Klar bei Windows und Mac entscheidet halt einfach der Hersteller über das Ziel und alle ziehen mit weil sie dafür bezahlt werden. Ab r nicht unbedingt weil sie auch hinter allen Entscheidungen selbst stehen.
Danke für den Artikel und den sehr interessanten Denkansatz
Nur um das Klarzustellen: Ich bin nicht grundsätzlich gegen neue Projekte oder Forks. Mir fallen viele gute Gründe ein so etwas zu machen und es gibt – um beim Beispiel Distribution zu bleiben – natürlich einen Mehrwert durch Spezialisierung.
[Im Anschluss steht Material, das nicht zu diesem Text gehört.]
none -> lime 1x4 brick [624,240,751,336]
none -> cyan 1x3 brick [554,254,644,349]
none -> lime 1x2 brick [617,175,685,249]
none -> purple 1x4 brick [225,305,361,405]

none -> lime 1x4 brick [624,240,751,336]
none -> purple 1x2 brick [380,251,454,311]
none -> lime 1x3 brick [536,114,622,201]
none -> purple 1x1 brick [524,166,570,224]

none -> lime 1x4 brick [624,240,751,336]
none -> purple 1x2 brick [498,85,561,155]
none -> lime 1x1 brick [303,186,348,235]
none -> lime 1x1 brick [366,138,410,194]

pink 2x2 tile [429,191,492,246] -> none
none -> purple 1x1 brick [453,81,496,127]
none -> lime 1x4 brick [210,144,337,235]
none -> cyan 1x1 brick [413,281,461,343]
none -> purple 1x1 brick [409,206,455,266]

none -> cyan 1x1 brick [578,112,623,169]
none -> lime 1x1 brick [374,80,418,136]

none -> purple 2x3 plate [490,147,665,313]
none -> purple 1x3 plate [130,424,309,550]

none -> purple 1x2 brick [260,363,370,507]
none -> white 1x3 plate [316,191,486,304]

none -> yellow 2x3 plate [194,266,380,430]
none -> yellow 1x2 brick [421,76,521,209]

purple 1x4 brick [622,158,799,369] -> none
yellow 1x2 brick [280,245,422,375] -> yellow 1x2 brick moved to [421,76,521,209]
Aber treffen diese Kriterien wirklich auf die meisten heutigen Neugründungen/Abspaltungen zu? Würde unter heutigen Vorzeichen überhaupt noch ein so großes kollaboratives Projekt wie Debian entstehen?
In dem Punkt stimme ich dir wiederum zu. Man sehe sich nur mal die ganzen Ubuntu-Forks an. Warum nicht einfach ein Metapackage anbieten welches eine gewisse Vorkonfiguration vornimmt, meinetwegen auch gerne ein vorgebautes ISO-Image um es sich direkt installieren zu können aber warum muss man daraus immer gleich eine ganze Distribution mit eigenem Namen und Logo machen? Der Nautilus Fork von Distribution XY könnte doch vllt auch für andere interessant sein oder besser lieber gleich das original verbessern. Die ganzen GNOME Forks zum Beispiel, die wenigsten wissen, dass es ein Classic-Mode offiziell von GNOME 3 gibt (bin nicht sicher ob der noch offiziell gepflegt wird oder was damit nach GNOME 40 passiert), welche das alte aussehen von GNOME 2 nach ahmt aber auf die aktuellen Technologien von GNOME 3 aufbaut. Man hätte also auch einfach helfen können den Classic-Modus weiter zu verbessern.
Vllt wäre auch ein Iso-Image Generator eine Möglichkeit. Dort könnte man die voreingestellte Oberfläche, Sprache, vorinstallierte Programme etc auswählen und bekommt dann ein individuelles Image. Am besten direkt immer mit den letzten Sicherheits-updates. Alles unter dem Namen einer Distribution und nicht für jede Desktop-Oberfläche mit seperaten Namen. Gibt es etwas vergleichbares vllt sogar schon? Ich erinnere mich das es Mal ein Tool gab mit dem man sich auf ähnliche Weise seine eigene Distribution bauen konnte
OpenSUSE hatte das soweit ich weiß. Ich habe das aber nie probiert und kenne den Status nicht.